Autre point de faiblesse, dans le préambule cette fois : «Le peuple assume sa responsabilité devant la nation…», puis au terme de cette partie du texte, l’on note «le peuple approuve et adopte solennellement devant la nation… la présente constitution» : qui est le peuple? Qui est la nation? N’est-ce pas la même personne ou la même entité?, s’interroge le professeur agrégé de droit public. «La nation étant le peuple habité du sentiment d’appartenance à un ensemble uni …, il paraît difficile de voir … deux entités distinctes dont l’une serait responsable devant l’autre». Aussi préconise-t-il de supprimer le terme «devant la nation» sans dommage pour la cohérence du texte.

L’article 85 du projet qui dispose que «le pouvoir législatif est exercé par le parlement» donne à entendre que «le pouvoir législatif a un sens fonctionnel», c’est-à-dire qu’il est une activité. Il convient de corriger en retenant la formule suivante : «Le pouvoir législatif est constitué du Parlement» selon le professeur Bléou.
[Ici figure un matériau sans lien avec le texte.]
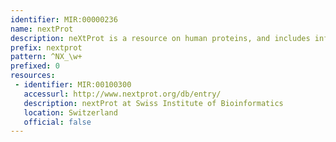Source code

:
 ```yaml
---
identifier: MIR:00000236
name: nextProt
description: neXtProt is a resource on human proteins, and includes information such as proteins’ function, subcellular location, expression, interactions and role in diseases.
prefix: nextprot
pattern: ^NX_\w+
prefixed: 0
resources:
 - identifier: MIR:00100300
   accessurl: http://www.nextprot.org/db/entry/
   description: nextProt at Swiss Institute of Bioinformatics
   location: Switzerland
   official: false
---
```

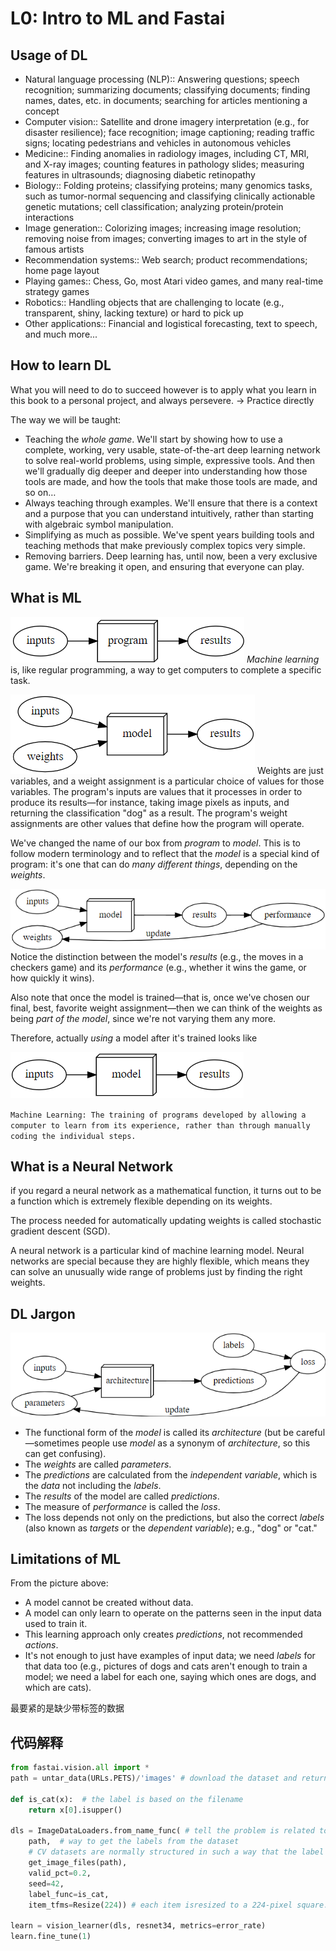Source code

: # L0: Intro to ML and Fastai

## Usage of DL

- Natural language processing (NLP):: Answering questions; speech recognition; summarizing documents; classifying documents; finding names, dates, etc. in documents; searching for articles mentioning a concept
- Computer vision:: Satellite and drone imagery interpretation (e.g., for disaster resilience); face recognition; image captioning; reading traffic signs; locating pedestrians and vehicles in autonomous vehicles
- Medicine:: Finding anomalies in radiology images, including CT, MRI, and X-ray images; counting features in pathology slides; measuring features in ultrasounds; diagnosing diabetic retinopathy
- Biology:: Folding proteins; classifying proteins; many genomics tasks, such as tumor-normal sequencing and classifying clinically actionable genetic mutations; cell classification; analyzing protein/protein interactions
- Image generation:: Colorizing images; increasing image resolution; removing noise from images; converting images to art in the style of famous artists
- Recommendation systems:: Web search; product recommendations; home page layout
- Playing games:: Chess, Go, most Atari video games, and many real-time strategy games
- Robotics:: Handling objects that are challenging to locate (e.g., transparent, shiny, lacking texture) or hard to pick up
- Other applications:: Financial and logistical forecasting, text to speech, and much more...

## How to learn DL

What you will need to do to succeed however is to apply what you learn in this book to a personal project, and always persevere.
-> Practice directly

The way we will be taught:

- Teaching the *whole game*. We'll start by showing how to use a complete, working, very usable, state-of-the-art deep learning network to solve real-world problems, using simple, expressive tools. And then we'll gradually dig deeper and deeper into understanding how those tools are made, and how the tools that make those tools are made, and so on…
- Always teaching through examples. We'll ensure that there is a context and a purpose that you can understand intuitively, rather than starting with algebraic symbol manipulation.
- Simplifying as much as possible. We've spent years building tools and teaching methods that make previously complex topics very simple.
- Removing barriers. Deep learning has, until now, been a very exclusive game. We're breaking it open, and ensuring that everyone can play.

## What is ML

![ML1](/imgs/ML1.png)
*Machine learning* is, like regular programming, a way to get computers to complete a specific task.

![ML2](/imgs/ML2.png)
Weights are just variables, and a weight assignment is a particular choice of values for those variables. The program's inputs are values that it processes in order to produce its results—for instance, taking image pixels as inputs, and returning the classification "dog" as a result. The program's weight assignments are other values that define how the program will operate.

We've changed the name of our box from *program* to *model*. This is to follow modern terminology and to reflect that the *model* is a special kind of program: it's one that can do *many different things*, depending on the *weights*.


![ML3](/imgs/ML3.png)
Notice the distinction between the model's *results*  (e.g., the moves in a checkers game) and its *performance* (e.g., whether it wins the game, or how quickly it wins). 

Also note that once the model is trained—that is, once we've chosen our final, best, favorite weight assignment—then we can think of the weights as being *part of the model*, since we're not varying them any more.

Therefore, actually *using* a model after it's trained looks like 

![ML4](/imgs/ML4.png)

`Machine Learning: The training of programs developed by allowing a computer to learn from its experience, rather than through manually coding the individual steps.`

## What is a Neural Network

if you regard a neural network as a mathematical function, it turns out to be a function which is extremely flexible depending on its weights.

The process needed for automatically updating weights is called stochastic gradient descent (SGD).

A neural network is a particular kind of machine learning model. Neural networks are special because they are highly flexible, which means they can solve an unusually wide range of problems just by finding the right weights. 

## DL Jargon
![Training_Detail_Loop](/imgs/ML5.png)

- The functional form of the *model* is called its *architecture* (but be careful—sometimes people use *model* as a synonym of *architecture*, so this can get confusing).
- The *weights* are called *parameters*.
- The *predictions* are calculated from the *independent variable*, which is the *data* not including the *labels*.
- The *results* of the model are called *predictions*.
- The measure of *performance* is called the *loss*.
- The loss depends not only on the predictions, but also the correct *labels* (also known as *targets* or the *dependent variable*); e.g., "dog" or "cat."

## Limitations of ML
From the picture above:
- A model cannot be created without data.
- A model can only learn to operate on the patterns seen in the input data used to train it.
- This learning approach only creates *predictions*, not recommended *actions*.
- It's not enough to just have examples of input data; we need *labels* for that data too (e.g., pictures of dogs and cats aren't enough to train a model; we need a label for each one, saying which ones are dogs, and which are cats).

最要紧的是缺少带标签的数据

## 代码解释

```py
from fastai.vision.all import *
path = untar_data(URLs.PETS)/'images' # download the dataset and return a Path object

def is_cat(x):  # the label is based on the filename
    return x[0].isupper()

dls = ImageDataLoaders.from_name_func( # tell the problem is related to Image
    path,  # way to get the labels from the dataset
    # CV datasets are normally structured in such a way that the label for an image is part of the filename, or path-most commonly the parent folder name
    get_image_files(path), 
    valid_pct=0.2,
    seed=42,
    label_func=is_cat, 
    item_tfms=Resize(224)) # each item isresized to a 224-pixel square. if increased, can get a model with better result, but at the price of speed and memory consumption

learn = vision_learner(dls, resnet34, metrics=error_rate)
learn.fine_tune(1)

```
Ce sont au total une vingtaine d’articles qui ont subi les critiques de l’enseignant d’université qui, dès le départ, avait dénoncé le projet de réforme en cours, évoquant même «un viol» de l’actuelle constitution.

Le projet de constitution qui sera adopté en assemblée plénière par le parlement ce mardi comporte au total 184 articles et fera l’objet d’un référendum.